Saturday, 26 May 2012

Managing sites with automatic upload: mmpupload

An archive site obviously needs to be maintained. There are various aspects to that, such as checking that it is still up, backing up the data and introducing new data. Towards solving the backup problem I have been writing some scripts for the Harpur archive that will automatically upload the entire site. My idea eventually is to manage several sites, each consisting of a folder of files, and uploading and downloading (for backup) so that it will be easy to change the content without having to go through the tedious GUI-based editing tools such as form-based file import. It is this last problem that I have been trying to automate.

The situation with Harpur is common to many archives: a set of works collected from various physical texts. Each is a folder containing files to be merged. In my case they are all XML or text files, and the import service in hritserver can handle both formats, even within the one work. Also there are plain files such as anthologies, and biographies, which only exist in one version. I thought it would be easy to script the actual upload using a tool like curl. However, curl presents problems in emulating mime/multipart upload such as that generated by a HTML form. I wanted to emulate that precisely because I wanted the user also to use a form on an 'import' tab to upload individual works. Such added works would then get backed up and eventually join the main/upload download cycle. Also curl is a complex tool that supports many features that get in the way of simple uploads. It is sensitive to spaces and brackets in filename paths, and I wanted my folders to have natural names like 'GENIUS LOST. THE SORROWS PART EIGHT WHITHER' and 'FRAGMENT (1)'. You have no idea how hard it was to write a script that builds a set of path names like that. After trying for a week I decided to write my own upload tool, which I called mmpupload.

It is a simple tool that takes a list of file names or paths, and a set of name-value pairs, wraps them up into a mime multipart document, sends it to a named service and reports the response to the console, and also whether it worked or not. With Harpur I already have 259 folders and there are rumoured to be around 700, so this tool is a key component of the automated archive solution. Each archive has to be a virtual machine that supports ssh and Java, so I can run hritserver. rsync can then be used in combination with ssh to update the site on a regular basis.

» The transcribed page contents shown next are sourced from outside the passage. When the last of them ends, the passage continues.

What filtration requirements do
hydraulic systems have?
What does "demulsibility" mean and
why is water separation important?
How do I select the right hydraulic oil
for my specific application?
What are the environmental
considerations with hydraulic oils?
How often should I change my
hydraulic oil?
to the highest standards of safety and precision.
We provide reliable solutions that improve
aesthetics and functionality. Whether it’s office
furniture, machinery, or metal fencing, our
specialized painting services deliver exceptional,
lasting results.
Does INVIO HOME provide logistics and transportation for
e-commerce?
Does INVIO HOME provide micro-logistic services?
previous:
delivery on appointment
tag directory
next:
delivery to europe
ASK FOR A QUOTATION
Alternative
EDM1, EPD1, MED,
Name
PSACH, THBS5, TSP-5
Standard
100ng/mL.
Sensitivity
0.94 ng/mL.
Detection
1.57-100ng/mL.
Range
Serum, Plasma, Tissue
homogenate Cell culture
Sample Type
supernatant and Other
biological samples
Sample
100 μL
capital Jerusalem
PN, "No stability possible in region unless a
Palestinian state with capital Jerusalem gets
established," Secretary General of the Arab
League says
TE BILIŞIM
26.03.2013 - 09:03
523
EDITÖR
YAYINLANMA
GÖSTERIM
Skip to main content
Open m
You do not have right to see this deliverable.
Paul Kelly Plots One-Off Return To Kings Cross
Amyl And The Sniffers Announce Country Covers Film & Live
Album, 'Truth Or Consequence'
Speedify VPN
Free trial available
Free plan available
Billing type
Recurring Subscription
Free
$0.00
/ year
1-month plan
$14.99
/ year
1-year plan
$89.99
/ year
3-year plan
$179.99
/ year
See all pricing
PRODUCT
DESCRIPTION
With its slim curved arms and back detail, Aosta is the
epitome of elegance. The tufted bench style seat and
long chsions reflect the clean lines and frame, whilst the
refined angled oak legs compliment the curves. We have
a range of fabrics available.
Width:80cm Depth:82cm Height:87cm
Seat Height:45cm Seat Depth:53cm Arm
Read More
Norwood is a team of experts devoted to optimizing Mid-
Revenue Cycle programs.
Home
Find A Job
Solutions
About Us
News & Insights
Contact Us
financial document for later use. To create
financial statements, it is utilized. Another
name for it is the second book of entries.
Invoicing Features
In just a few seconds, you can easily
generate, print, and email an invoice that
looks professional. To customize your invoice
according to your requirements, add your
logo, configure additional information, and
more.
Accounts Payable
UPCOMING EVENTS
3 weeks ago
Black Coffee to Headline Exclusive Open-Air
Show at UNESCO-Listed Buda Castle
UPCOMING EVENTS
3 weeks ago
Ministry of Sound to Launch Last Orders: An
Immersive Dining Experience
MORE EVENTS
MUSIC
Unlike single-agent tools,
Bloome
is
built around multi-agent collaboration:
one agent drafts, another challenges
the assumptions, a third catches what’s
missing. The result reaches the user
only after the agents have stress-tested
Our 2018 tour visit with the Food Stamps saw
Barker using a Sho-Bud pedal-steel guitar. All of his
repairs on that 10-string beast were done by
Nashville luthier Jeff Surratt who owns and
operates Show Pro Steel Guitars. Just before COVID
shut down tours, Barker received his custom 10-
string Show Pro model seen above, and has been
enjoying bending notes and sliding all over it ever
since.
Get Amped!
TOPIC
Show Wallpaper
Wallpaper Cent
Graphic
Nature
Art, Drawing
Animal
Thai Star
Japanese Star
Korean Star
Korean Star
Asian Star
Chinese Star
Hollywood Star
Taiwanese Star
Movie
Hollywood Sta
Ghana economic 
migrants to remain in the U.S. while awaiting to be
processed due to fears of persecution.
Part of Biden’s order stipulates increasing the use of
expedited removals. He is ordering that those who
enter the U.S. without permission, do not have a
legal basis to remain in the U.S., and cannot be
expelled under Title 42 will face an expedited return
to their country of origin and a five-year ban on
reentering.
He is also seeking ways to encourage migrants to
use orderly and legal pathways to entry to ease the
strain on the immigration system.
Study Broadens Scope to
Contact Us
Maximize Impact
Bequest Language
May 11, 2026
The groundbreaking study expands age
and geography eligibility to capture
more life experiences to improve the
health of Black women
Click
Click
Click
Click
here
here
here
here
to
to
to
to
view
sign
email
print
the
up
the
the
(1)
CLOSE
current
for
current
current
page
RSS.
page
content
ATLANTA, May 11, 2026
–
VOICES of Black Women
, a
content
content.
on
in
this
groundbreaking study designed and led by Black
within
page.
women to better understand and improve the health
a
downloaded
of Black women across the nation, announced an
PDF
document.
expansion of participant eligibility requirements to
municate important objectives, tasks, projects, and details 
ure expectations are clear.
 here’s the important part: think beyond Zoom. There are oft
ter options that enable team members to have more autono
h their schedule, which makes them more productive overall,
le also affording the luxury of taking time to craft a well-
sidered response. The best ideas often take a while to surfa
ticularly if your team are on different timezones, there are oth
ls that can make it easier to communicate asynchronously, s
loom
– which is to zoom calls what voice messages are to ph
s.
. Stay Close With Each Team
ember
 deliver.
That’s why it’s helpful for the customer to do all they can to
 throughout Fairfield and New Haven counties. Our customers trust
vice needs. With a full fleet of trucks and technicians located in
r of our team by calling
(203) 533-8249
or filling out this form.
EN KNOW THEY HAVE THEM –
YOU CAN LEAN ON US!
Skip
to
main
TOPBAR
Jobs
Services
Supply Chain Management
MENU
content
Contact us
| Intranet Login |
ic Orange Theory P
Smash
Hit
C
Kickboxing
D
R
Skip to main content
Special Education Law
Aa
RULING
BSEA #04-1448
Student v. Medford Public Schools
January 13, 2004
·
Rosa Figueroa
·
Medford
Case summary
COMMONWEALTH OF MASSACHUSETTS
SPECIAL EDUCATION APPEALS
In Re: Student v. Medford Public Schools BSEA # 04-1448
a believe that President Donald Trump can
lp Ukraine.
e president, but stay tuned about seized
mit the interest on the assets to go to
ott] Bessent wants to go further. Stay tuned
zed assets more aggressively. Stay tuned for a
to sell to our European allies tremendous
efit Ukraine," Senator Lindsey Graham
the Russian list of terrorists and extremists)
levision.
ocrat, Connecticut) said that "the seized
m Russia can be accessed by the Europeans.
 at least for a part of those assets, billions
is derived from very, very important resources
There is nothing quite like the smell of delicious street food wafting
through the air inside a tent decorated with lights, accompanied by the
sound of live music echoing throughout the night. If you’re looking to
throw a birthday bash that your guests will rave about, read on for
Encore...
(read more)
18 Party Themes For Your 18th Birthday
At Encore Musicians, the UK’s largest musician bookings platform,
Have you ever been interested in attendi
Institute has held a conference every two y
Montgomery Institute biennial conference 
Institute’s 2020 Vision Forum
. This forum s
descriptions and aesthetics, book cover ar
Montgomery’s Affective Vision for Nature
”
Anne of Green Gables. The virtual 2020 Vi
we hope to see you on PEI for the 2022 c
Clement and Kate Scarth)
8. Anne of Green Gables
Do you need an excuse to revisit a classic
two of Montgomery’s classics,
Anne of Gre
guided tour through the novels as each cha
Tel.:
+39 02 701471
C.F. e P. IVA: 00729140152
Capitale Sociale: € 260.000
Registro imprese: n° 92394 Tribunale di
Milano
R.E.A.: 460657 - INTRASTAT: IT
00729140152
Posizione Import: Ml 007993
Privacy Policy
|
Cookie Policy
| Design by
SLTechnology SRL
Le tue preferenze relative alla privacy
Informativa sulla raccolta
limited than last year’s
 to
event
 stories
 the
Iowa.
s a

I already have three planned: the Harpur archive, possibly a Conrad archive, Tagore and Digital Variants. If I can manage all these - and it's just a question of managing the scale - I can add others in time without going mad. That's the beauty of a software solution that is mostly shared by different projects and entirely automatable.

Here's an example of mmpupload:

mmpupload -f AUTHOR=harpur  -f "WORK=Eden Lost" -u http://localhost/upload.php "EDEN LOST/C376.xml" "EDEN LOST/A88.xml"

Simple, huh? There's even a man page and it makes correctly on OSX and Linux.

Friday, 18 May 2012

couchdb: delete document if it exists

I am uploading some files via a script to a couchdb database. In many cases the files are already there, but out of date. So I want to replace them. However, couch complains that there is an 'update conflict', even if I explicitly try to delete the resource without supplying its revision id. So I followed the instructions to just test that a document is present, extracted the rev-id and then composed a delete operation. In bash scripting language, and using curl as the http transmitter it looks like this:

erase_if_exists()
{
    RESULT=`curl -s --head $1`
    if [ ${RESULT:9:3} == "200" ]; then
      REVID=$(expr "$RESULT" : '.*\"\(.*\)\"')
      curl -X DELETE $1?rev=$REVID
    fi
}

Why HEAD? Because HEAD retrieves only the HTTP document headers but not the document, which could be large. Curl can send a HEAD request using curl -X HEAD but it hangs on reading the response, so the above formulation is an alternative that works. The -s tells it not to print out any download progress, and in this function $1 is the URL. The HTTP response code is extracted from the RESULT string using indexing. If it is 200, the document is present. Here's a sample response:

HTTP/1.1 200 OK
Server: CouchDB/1.1.1 (Erlang OTP/R15B)
Etag: "3-04bacb883737ffed82700eacdf4e74f2"
Date: Fri, 18 May 2012 21:17:04 GMT
Content-Type: text/plain;charset=utf-8
Content-Length: 8077
Cache-Control: must-revalidate

The REVID gets extracted from the Etag property via a regular expression, and in the example is set to 3-04bacb883737ffed82700eacdf4e74f2. This is passed in another call to curl as a URL parameter. You also have to embed the username and password into the URL for this to work, or you can use the -u option to specify a username.